The managers of the stores on the street say that while lotus lanterns, which are priced between 5,000 won and 10,000 won, are the most popular items during this season, the best-selling items on regular days are prayer beads, including baekpal yeomju, which is made of 108 beads, hapjangju and danju, which are made of especially big beads, the store managers said.

A customer in Lumbini Department Store on the Gyeonji-dong Buddhist street. By Jeon Min-kyu
Prayer beads, which are just like rosaries, can be made of plastic, which are worth about 1,000 won, or precious materials, such as the nuts of the Bodhendrum, or bo tree, which are worth hundreds of thousands of won. The bo tree is highly valued because it was under this tree that the Buddha, or Siddhartha Gautama, the founder of Buddhism, achieved enlightenment, said “T,” the owner of another store, who refused to allow her name or the name of the store be printed here.
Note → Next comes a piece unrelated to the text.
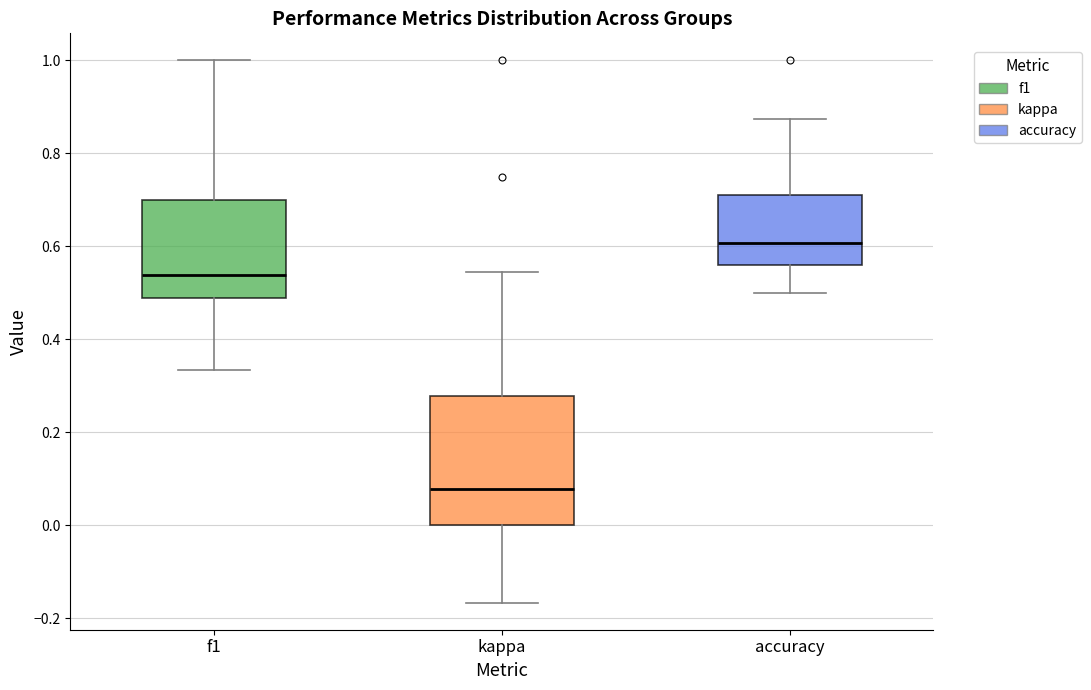

Which box is the tallest, from its lower edge to its upper edge?

kappa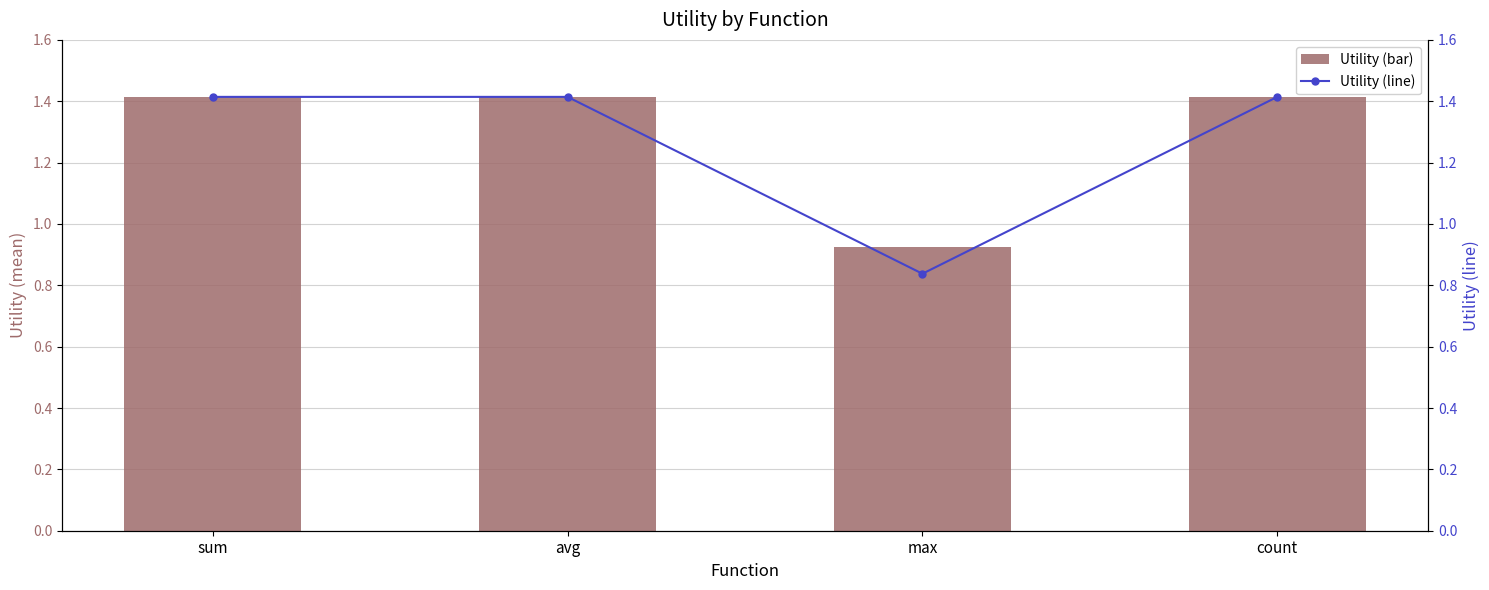

Are the bars grouped side by side (vs. stacked)?

Yes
“I don’t like being known,” she said. “I don’t care if the story will bring more people to our store. Those who are destined to come our store will come and those who are not will not.”

But she always welcomes visitors, because she links their arrival with fate. “Many foreign tourists visit our store to just take pictures with Buddha statues and other things unfamiliar to them. I allow them take pictures freely,” she said.

In this way, the Buddhist street gives visitors a chance to see and experience many aspects of Korean Buddhism.

Hwang of Lumbini also emphasized that store managers on the Gyeonji-dong Buddhist street think of their businesses as a kind of “dana,” which means “offering” or “generosity” in Sanskrit, rather than profit-making.

In this economy, even businesses related to religion are not free. A manager of a roadside shop who refused to be identified said his sales had declined from a year earlier, without giving the exact figures, under the impact of the global economic crisis.

On this street, most stores open at 9 a.m. and close at 7 or 7:30 p.m. The days that they are closed vary from store to store.

Most stores accept credit cards. To get there, it is best to take the subway or bus as the parking lot at Jogye Temple is not spacious and it is difficult to find parking in the neighborhood.